Editor's Viewpoint: Get tough on thugs who target elderly
The death of 72-year-old Bertie Acheson who died after he confronted an intruder in his Coleraine home last week highlighted the plight of elderly people who are deliberately targeted by thieves.
It is reassuring to know that a specialist team of PSNI officers has been established to track down the travelling gangs responsible for such attacks and the man heading the operation, Chief Superintendent Alan Todd, has given a frank interview to this newspaper.
He showed courage in putting himself forward as the police record on tackling these crimes has been poor. The clearance rate for burglaries - just 88 out of 1,389 last year - is alarmingly low and even when those responsible are caught, the sentences imposed can be too low to act as a deterrent.

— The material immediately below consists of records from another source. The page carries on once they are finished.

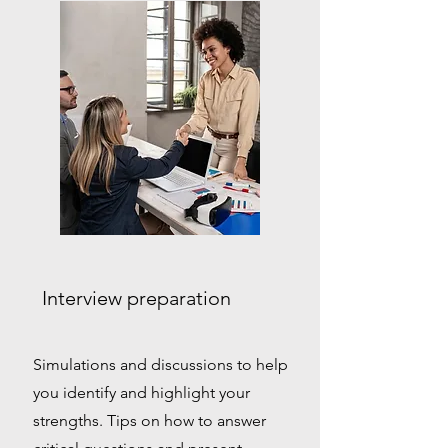
Interview preparation
Simulations and discussions to help
you identify and highlight your
strengths. Tips on how to answer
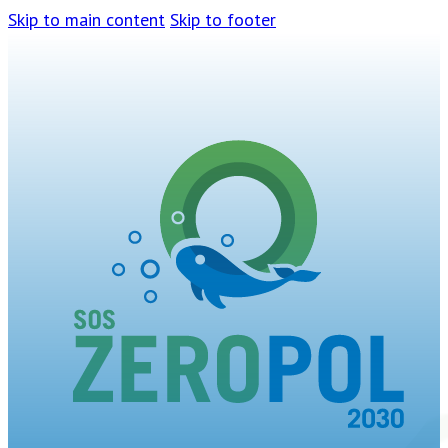
Skip to main content
Skip to footer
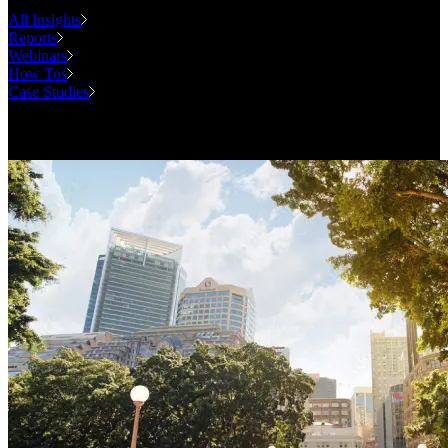
All Insights
Reports
Webinars
How Tos
Case Studies
Case Studies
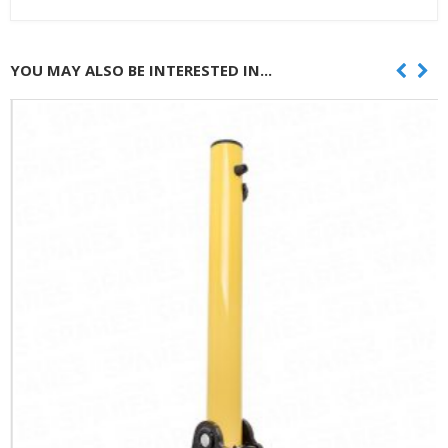
YOU MAY ALSO BE INTERESTED IN...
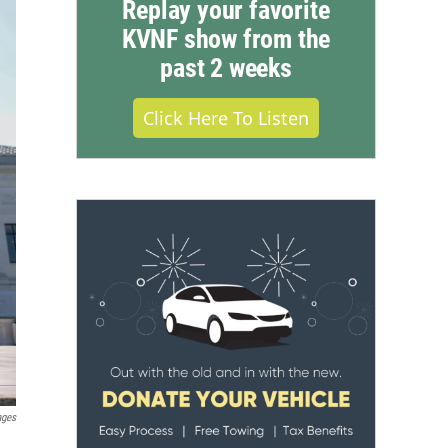
Replay your favorite
KVNF show from the
past 2 weeks
Click Here To Listen
ages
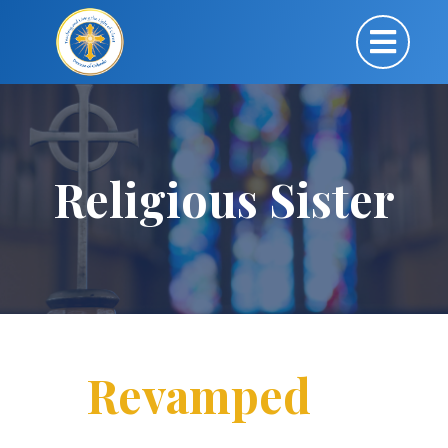
Religious Sister
Revamped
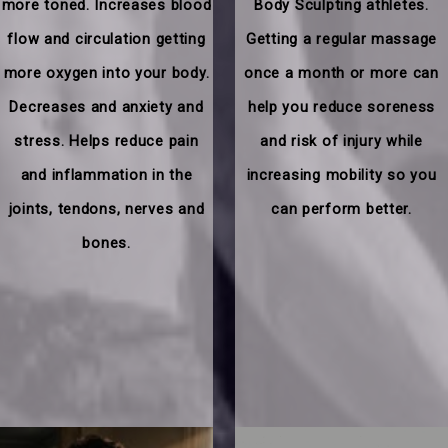
more toned. Increases blood
Body Sculpting athletes.
flow and circulation getting
Getting a regular massage
more oxygen into your body.
once a month or more can
Decreases and anxiety and
help you reduce soreness
stress. Helps reduce pain
and risk of injury while
and inflammation in the
increasing mobility so you
joints, tendons, nerves and
can perform better.
bones.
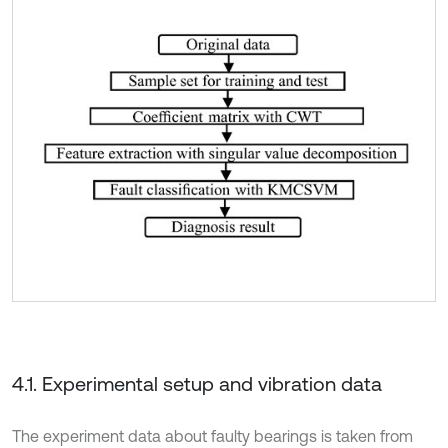
4.1. Experimental setup and vibration data
The experiment data about faulty bearings is taken from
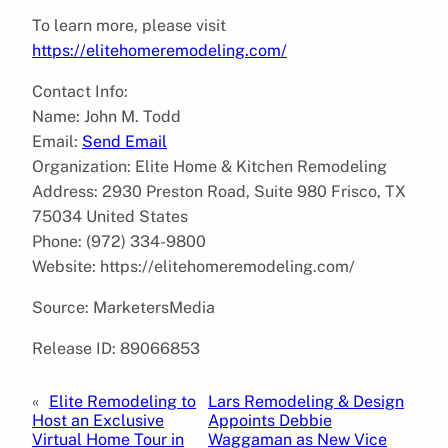
To learn more, please visit
https://elitehomeremodeling.com/
Contact Info:
Name: John M. Todd
Email:
Send Email
Organization: Elite Home & Kitchen Remodeling
Address: 2930 Preston Road, Suite 980 Frisco, TX
75034 United States
Phone: (972) 334-9800
Website: https://elitehomeremodeling.com/
Source: MarketersMedia
Release ID: 89066853
«
Elite Remodeling to
Lars Remodeling & Design
Host an Exclusive
Appoints Debbie
Virtual Home Tour in
Waggaman as New Vice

Chief Superintendent Todd evidently shares the public's frustration on the issue.
He would like stiffer sentences for those who attack the elderly and the granting of bail during remand also imposes difficulties for the police who have to continually check that suspects are observing curfews.
Assembly members recently called for longer jail terms for those found guilty of assaults on the elderly, although the Justice Department seems less enthusiastic on the idea.
It is alarming to realise that gangs of thieves are roaming the province deliberately picking out vulnerable pensioners to attack and rob them. That is a despicable crime and anyone with any suspicions of who is behind burglaries or robberies should give the police every scrap of information.
It is difficult to obtain convictions in many cases because the crimes are committed at night against people who don't always make the best witnesses, so any community assistance is vital.
The greatest deterrent against the thieves is either the likelihood of being caught or of being sent to jail for a lengthy period. Detection is open to many variables, but deterrent sentences for those who assault or deliberately target elderly people can, and should, be put on the statute books as soon as possible by the Assembly. That will win the support of both police and the public.